Пыжиков сообразил, что градус беседы приближается к опасной черте, и заговорил примирительно, как по радио прогноз погоды передают:

- Уж я не знаю, кто там у нас торжествует, только чует мое сердце - даром нам эта катавасия не пройдет. Вы поглядите в окно-то: ведь уже бог знает сколько времени, а не рассветает - по-вашему, это как?!

Расческин спросил:

- А который, действительно, теперь час?

- Не знаю, - рассеянно сказал Муфель. - У меня и часов-то сроду не было, жизнь прожил, а даже занюханного будильника не купил!

Пыжиков сказал:

- Внутреннее время мне говорит, что сейчас что-то около десяти.

Расческин ему возразил:

- Откуда?! Еще гудок на Химзаводе не гудел, значит, еще половины восьмого нет.

- Воскресенье сегодня, - сообщил Муфель. - По воскресеньям гудок химзаводовский не гудит.

Кто-то позвонил в дверь. Пыжиков решил, что это, должно быть, давешний младший лейтенант, но через пару мгновений на пороге обозначился председатель жилищного кооператива "Вымпел" Евгений Иванович Петухов. Это был приземистый одноглазый мужик, бывший секретарь парткома на Химзаводе, три года тому назад оставшийся не у дел. Как раз три года тому назад в результате сильнейшего нервного потрясения у него на правом глазном яблоке образовалась раковая опухоль, глаз удалили, и с тех пор зияющую впадину на лице прикрывала черная пиратская нашлепка из резины, державшаяся на черной же тесемочке, которая пересекала его голову под углом.
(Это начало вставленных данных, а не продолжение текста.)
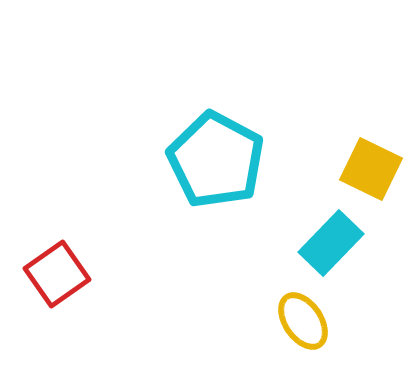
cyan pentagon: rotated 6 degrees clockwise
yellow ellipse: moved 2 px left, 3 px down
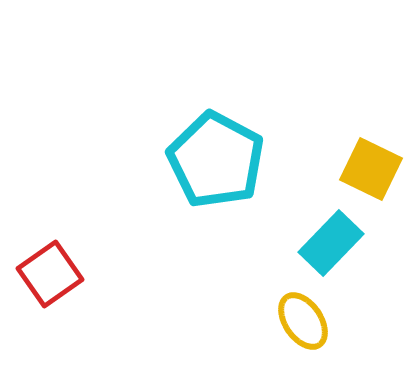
red square: moved 7 px left
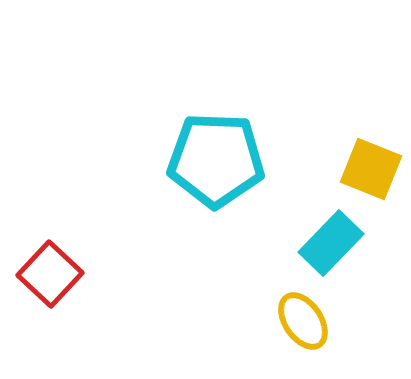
cyan pentagon: rotated 26 degrees counterclockwise
yellow square: rotated 4 degrees counterclockwise
red square: rotated 12 degrees counterclockwise
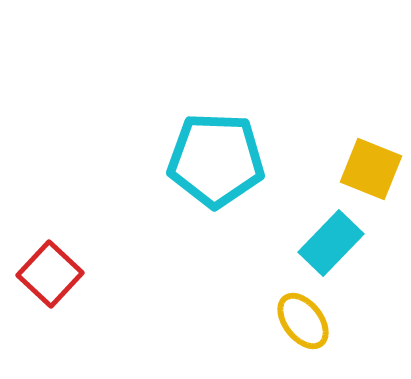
yellow ellipse: rotated 4 degrees counterclockwise
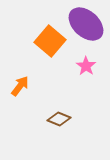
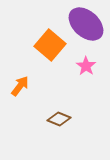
orange square: moved 4 px down
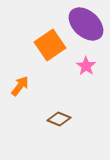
orange square: rotated 16 degrees clockwise
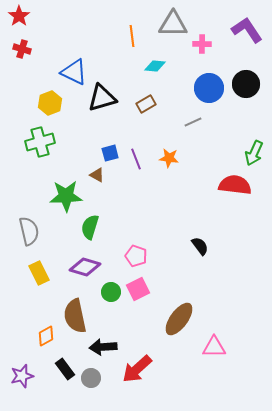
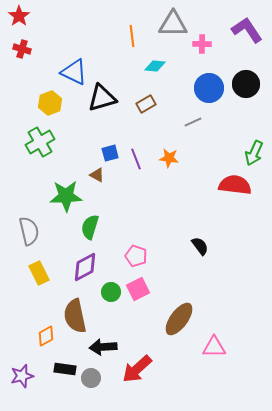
green cross: rotated 16 degrees counterclockwise
purple diamond: rotated 44 degrees counterclockwise
black rectangle: rotated 45 degrees counterclockwise
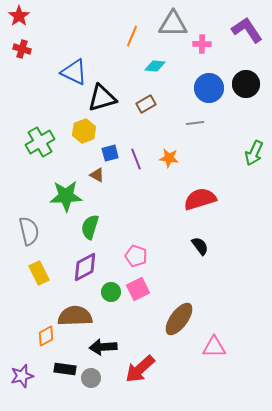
orange line: rotated 30 degrees clockwise
yellow hexagon: moved 34 px right, 28 px down
gray line: moved 2 px right, 1 px down; rotated 18 degrees clockwise
red semicircle: moved 35 px left, 14 px down; rotated 24 degrees counterclockwise
brown semicircle: rotated 100 degrees clockwise
red arrow: moved 3 px right
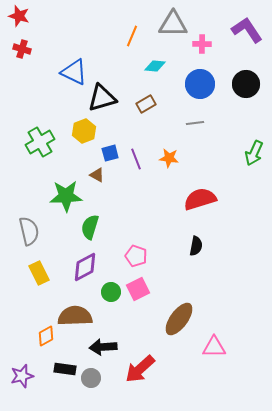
red star: rotated 20 degrees counterclockwise
blue circle: moved 9 px left, 4 px up
black semicircle: moved 4 px left; rotated 48 degrees clockwise
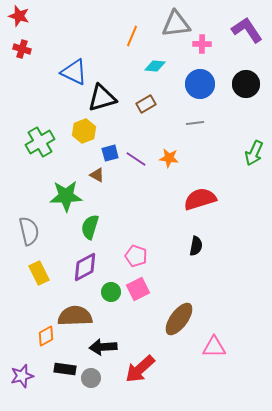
gray triangle: moved 3 px right; rotated 8 degrees counterclockwise
purple line: rotated 35 degrees counterclockwise
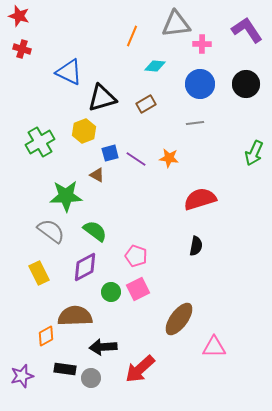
blue triangle: moved 5 px left
green semicircle: moved 5 px right, 4 px down; rotated 110 degrees clockwise
gray semicircle: moved 22 px right; rotated 40 degrees counterclockwise
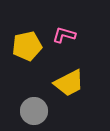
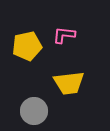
pink L-shape: rotated 10 degrees counterclockwise
yellow trapezoid: rotated 20 degrees clockwise
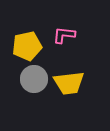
gray circle: moved 32 px up
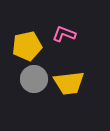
pink L-shape: moved 1 px up; rotated 15 degrees clockwise
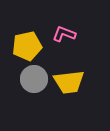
yellow trapezoid: moved 1 px up
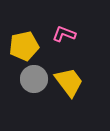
yellow pentagon: moved 3 px left
yellow trapezoid: rotated 120 degrees counterclockwise
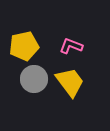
pink L-shape: moved 7 px right, 12 px down
yellow trapezoid: moved 1 px right
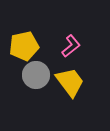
pink L-shape: rotated 120 degrees clockwise
gray circle: moved 2 px right, 4 px up
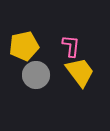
pink L-shape: rotated 45 degrees counterclockwise
yellow trapezoid: moved 10 px right, 10 px up
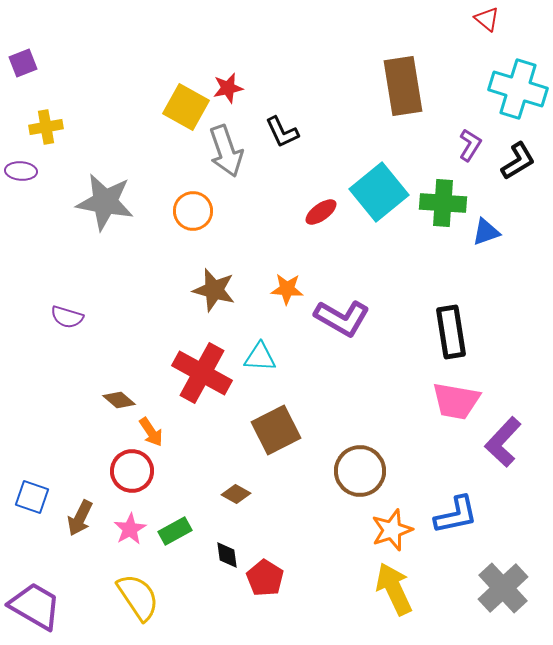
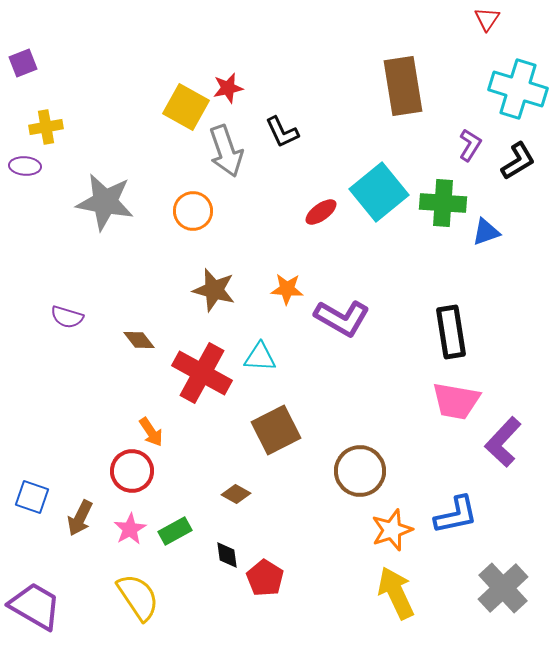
red triangle at (487, 19): rotated 24 degrees clockwise
purple ellipse at (21, 171): moved 4 px right, 5 px up
brown diamond at (119, 400): moved 20 px right, 60 px up; rotated 12 degrees clockwise
yellow arrow at (394, 589): moved 2 px right, 4 px down
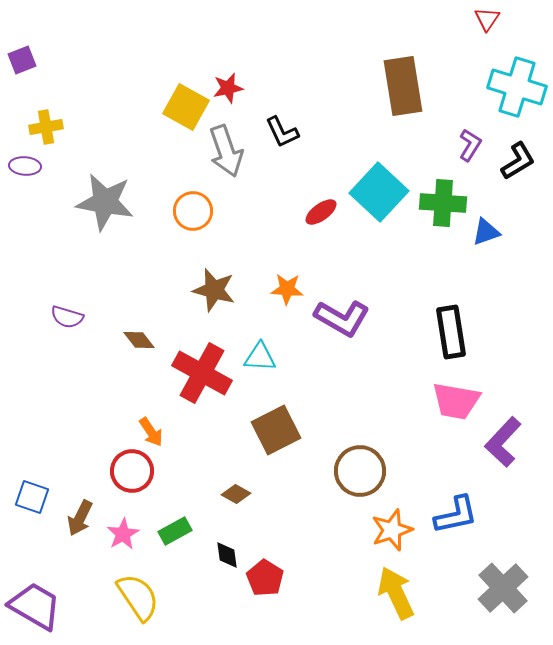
purple square at (23, 63): moved 1 px left, 3 px up
cyan cross at (518, 89): moved 1 px left, 2 px up
cyan square at (379, 192): rotated 8 degrees counterclockwise
pink star at (130, 529): moved 7 px left, 5 px down
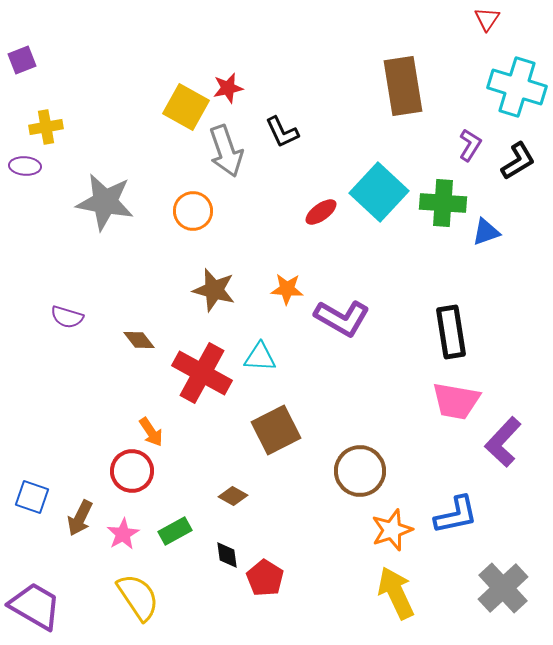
brown diamond at (236, 494): moved 3 px left, 2 px down
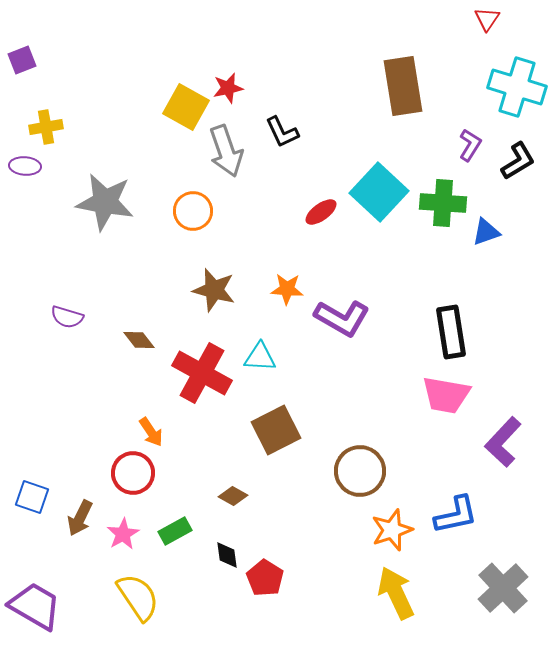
pink trapezoid at (456, 401): moved 10 px left, 6 px up
red circle at (132, 471): moved 1 px right, 2 px down
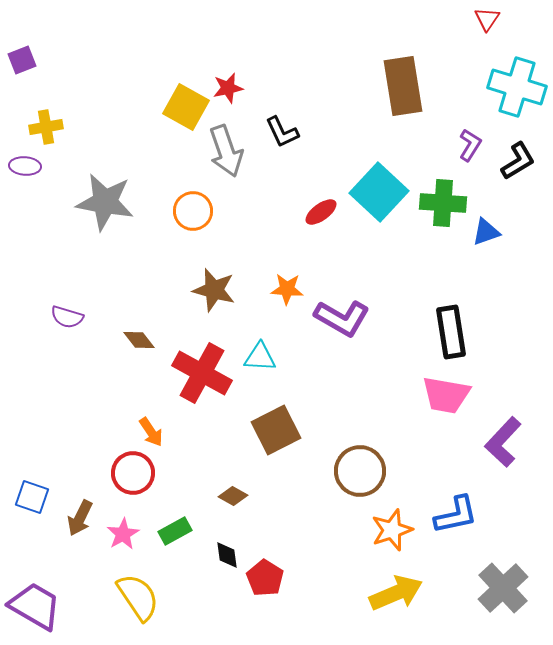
yellow arrow at (396, 593): rotated 92 degrees clockwise
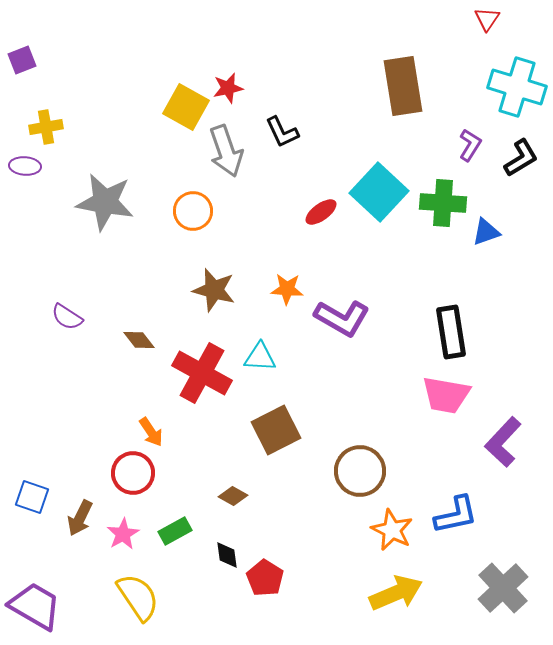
black L-shape at (518, 161): moved 3 px right, 3 px up
purple semicircle at (67, 317): rotated 16 degrees clockwise
orange star at (392, 530): rotated 27 degrees counterclockwise
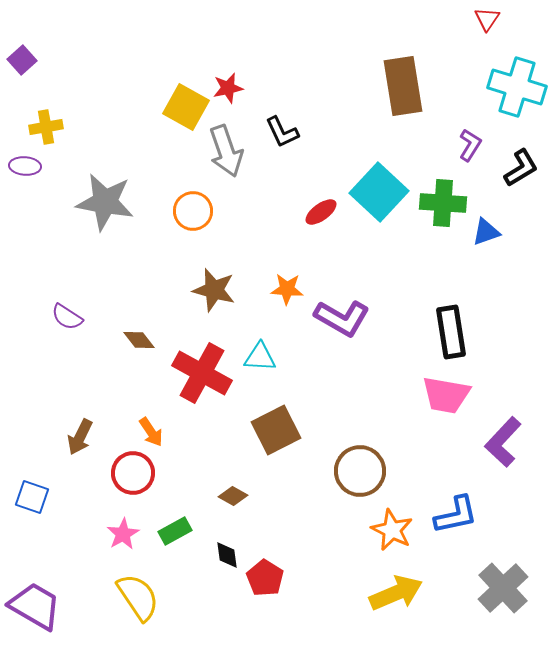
purple square at (22, 60): rotated 20 degrees counterclockwise
black L-shape at (521, 158): moved 10 px down
brown arrow at (80, 518): moved 81 px up
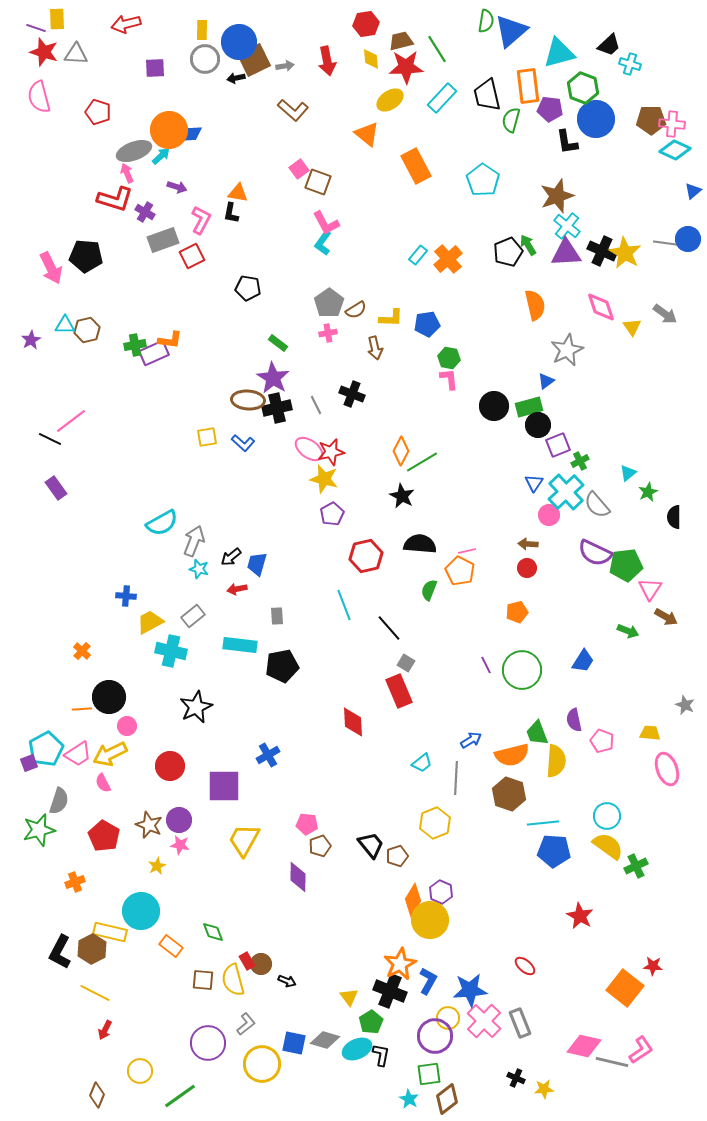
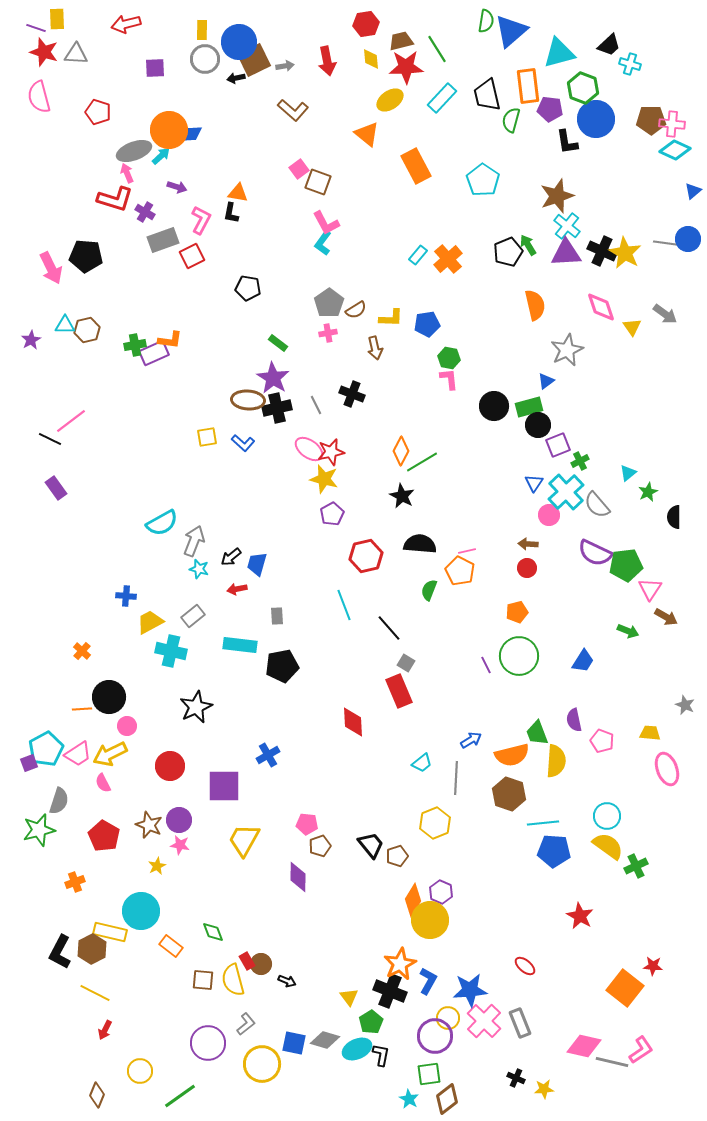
green circle at (522, 670): moved 3 px left, 14 px up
В левом его глазу, глядевшем противоестественно широко, было что-то жертвенное, и немудрено, так как в свое время Евгений Иванович вынужден был расстаться с карьерой ученого как дисциплинированный коммунист, а карьера партийного работника не задалась в силу объективного исторического процесса, на который с того времени у него заимелся зуб.